In [23]:
using Distributions, StatsPlots;
using Plots, Interact, Blink;

In [24]:
dplot = function(dd)
    lo, hi = quantile.(dd, [0.01, 0.99])
    x = range(lo, hi; length = 100)
    plot(x, pdf.(dd, x), lw=3, label = "f(t)")
    plot!(x, cdf.(dd, x), lw=3, label = "F(t)")
    plot!(x, 1 .- cdf.(dd, x), lw=3, label = "C(t)")
    plot!(x, pdf.(dd, x) ./ (1 .- cdf.(dd, x)), lw=3, label = "λ(t)")
end

#53 (generic function with 1 method)

# Exponencial

This is a widely used probability distribution in maintainability, maintenance, and reliability work. Two basic reasons for its widespread use are that it is easy to handle in performing various types of analyses and the constant failure rate of many engineering items during their useful lives, particularly the electronic ones.

$$f(x; \lambda) = \lambda e^{-\lambda x}, \quad x > 0$$

$$\begin{aligned}
F(t) &=\int_{0}^{t} \lambda e^{-\lambda x} d x \\
&=1-e^{-\lambda t}
\end{aligned}$$

In [25]:
ui = @manipulate for λ = 0.1:0.1:10
    dplot(Exponential(λ))
end;
ui #body!(Window(), ui)

# Rayleigh


This distribution is known after its originator, John Rayleigh (1842-1919), and is sometime used in reliability-related studies.

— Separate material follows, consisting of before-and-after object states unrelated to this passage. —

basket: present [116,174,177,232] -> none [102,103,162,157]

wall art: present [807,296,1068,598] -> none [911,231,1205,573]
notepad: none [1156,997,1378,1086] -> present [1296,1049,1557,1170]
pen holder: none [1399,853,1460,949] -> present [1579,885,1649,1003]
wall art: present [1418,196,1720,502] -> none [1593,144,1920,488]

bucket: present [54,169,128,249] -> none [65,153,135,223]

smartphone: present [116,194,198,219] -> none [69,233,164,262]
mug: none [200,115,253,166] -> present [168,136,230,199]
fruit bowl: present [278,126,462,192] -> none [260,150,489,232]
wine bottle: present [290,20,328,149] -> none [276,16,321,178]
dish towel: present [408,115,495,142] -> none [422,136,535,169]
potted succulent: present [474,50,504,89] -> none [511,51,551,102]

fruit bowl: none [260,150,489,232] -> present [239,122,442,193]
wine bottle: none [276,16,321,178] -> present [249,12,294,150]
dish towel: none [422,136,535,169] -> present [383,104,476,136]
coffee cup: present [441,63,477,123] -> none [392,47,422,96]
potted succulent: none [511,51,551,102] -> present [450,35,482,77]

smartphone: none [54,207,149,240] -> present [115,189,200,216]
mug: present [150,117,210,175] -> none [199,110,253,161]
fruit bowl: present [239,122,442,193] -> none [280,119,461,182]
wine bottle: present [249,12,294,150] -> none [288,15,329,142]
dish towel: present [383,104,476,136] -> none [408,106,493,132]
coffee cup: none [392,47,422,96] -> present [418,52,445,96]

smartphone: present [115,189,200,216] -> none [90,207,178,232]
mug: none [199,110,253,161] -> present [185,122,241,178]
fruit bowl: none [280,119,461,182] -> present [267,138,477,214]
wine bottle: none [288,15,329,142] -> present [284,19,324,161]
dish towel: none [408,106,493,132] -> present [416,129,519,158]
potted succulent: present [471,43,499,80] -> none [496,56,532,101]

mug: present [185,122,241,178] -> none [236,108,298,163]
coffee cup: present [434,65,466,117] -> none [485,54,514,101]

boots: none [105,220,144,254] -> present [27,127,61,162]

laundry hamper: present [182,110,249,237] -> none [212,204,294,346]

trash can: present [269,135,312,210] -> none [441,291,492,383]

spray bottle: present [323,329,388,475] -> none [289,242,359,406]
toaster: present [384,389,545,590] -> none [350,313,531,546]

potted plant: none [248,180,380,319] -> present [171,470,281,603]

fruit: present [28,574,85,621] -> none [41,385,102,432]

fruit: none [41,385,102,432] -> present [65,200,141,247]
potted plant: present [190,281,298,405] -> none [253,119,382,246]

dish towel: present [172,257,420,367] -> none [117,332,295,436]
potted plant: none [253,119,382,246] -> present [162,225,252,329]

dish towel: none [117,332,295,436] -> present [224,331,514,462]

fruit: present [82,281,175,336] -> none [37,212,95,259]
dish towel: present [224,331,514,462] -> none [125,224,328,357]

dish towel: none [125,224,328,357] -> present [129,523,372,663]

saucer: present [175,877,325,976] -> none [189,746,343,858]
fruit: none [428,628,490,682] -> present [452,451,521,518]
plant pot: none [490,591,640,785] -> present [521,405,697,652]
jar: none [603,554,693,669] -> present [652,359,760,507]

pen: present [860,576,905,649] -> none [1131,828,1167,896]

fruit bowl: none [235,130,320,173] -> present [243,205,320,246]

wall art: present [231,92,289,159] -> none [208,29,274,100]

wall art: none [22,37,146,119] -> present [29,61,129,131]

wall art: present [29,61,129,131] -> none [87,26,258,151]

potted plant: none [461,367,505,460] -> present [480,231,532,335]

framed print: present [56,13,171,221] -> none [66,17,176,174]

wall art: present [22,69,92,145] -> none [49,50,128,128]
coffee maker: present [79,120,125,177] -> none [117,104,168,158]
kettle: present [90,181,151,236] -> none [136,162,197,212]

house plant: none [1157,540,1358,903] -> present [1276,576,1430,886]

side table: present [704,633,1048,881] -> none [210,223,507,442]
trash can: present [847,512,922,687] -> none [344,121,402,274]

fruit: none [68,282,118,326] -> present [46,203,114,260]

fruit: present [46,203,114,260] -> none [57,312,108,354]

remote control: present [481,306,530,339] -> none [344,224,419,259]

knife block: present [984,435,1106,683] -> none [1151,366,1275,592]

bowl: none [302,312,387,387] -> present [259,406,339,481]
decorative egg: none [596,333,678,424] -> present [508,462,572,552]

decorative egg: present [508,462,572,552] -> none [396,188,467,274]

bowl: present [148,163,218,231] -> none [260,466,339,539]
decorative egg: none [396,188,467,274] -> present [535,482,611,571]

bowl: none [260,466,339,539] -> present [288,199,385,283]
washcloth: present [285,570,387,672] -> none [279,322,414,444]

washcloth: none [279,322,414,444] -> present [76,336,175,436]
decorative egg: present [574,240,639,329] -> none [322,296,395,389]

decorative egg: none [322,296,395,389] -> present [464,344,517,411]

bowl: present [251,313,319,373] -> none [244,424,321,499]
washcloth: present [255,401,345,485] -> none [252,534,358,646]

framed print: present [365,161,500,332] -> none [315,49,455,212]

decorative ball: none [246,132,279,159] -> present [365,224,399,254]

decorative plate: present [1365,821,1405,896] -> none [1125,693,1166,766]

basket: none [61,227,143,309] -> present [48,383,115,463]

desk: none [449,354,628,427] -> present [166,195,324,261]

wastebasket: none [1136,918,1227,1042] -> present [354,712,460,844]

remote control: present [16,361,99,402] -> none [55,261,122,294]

$$f(x; \sigma) = \frac{x}{\sigma^2} e^{-\frac{x^2}{2 \sigma^2}}, \quad x > 0$$

$$F(t, \sigma)=1-e^{-(t / \sigma)^{2}}$$

In [26]:
ui = @manipulate for σ = 0.1:0.1:10
    dplot(Rayleigh(σ))
end;
ui #body!(Window(), ui)

# Weibull

This distribution was developed by W. Weibull in the early 1950s and it can be used to represent many different physical phenomena.

$$f(x; \beta, \eta, t_0) = \frac{\beta}{\eta} \left( \frac{x-t_0}{\eta} \right)^{\beta-1} e^{-(\frac{x-t_0}{\eta})^\beta}, \quad x \ge 0$$
   
   
$$F(t; \beta, \eta, t_0=0)=1-e^{-(t / \eta)^{\beta}}$$

![image.png](attachment:image.png)

In [27]:
ui = @manipulate for β = 0.1:0.1:10, η = 0.1:0.1:10
    dplot(Weibull(β,η))
end;
ui #body!(Window(), ui)

In [28]:
bathtub_plot = function(d1, d2, d3)
    lo, hi = quantile.(d1, [0.01, 0.99])
    x = range(lo, hi; length = 100)
    plot(x, pdf.(d1, x) ./ (1 .- cdf.(d1, x)), lw=3, label = "λ1(t)")
    lo, hi = quantile.(d2, [0.01, 0.99])
    x = range(lo, hi; length = 100)
    plot!(x, pdf.(d2, x) ./ (1 .- cdf.(d2, x)), lw=3, label = "λ2(t)")
    lo, hi = quantile.(d3, [0.01, 0.99])
    x = range(lo, hi; length = 100)
    plot!(x, pdf.(d3, x) ./ (1 .- cdf.(d3, x)), lw=3, label = "λ3(t)")
end

ui = @manipulate for β1 = 0.1:0.1:10, η1 = 0.1:0.1:10, 
    β2 = 0.1:0.1:10, η2 = 0.1:0.1:10, 
    β3 = 0.1:0.1:10, η3 = 0.1:0.1:10
    bathtub_plot(Weibull(β1,η1), Weibull(β2,η2), Weibull(β3,η3))
end;

ui #body!(Window(), ui)

# Normal

This is a widely used probability distribution and is also known as the Gaussian distribution after Carl Friedrich Gauss (1777-1855).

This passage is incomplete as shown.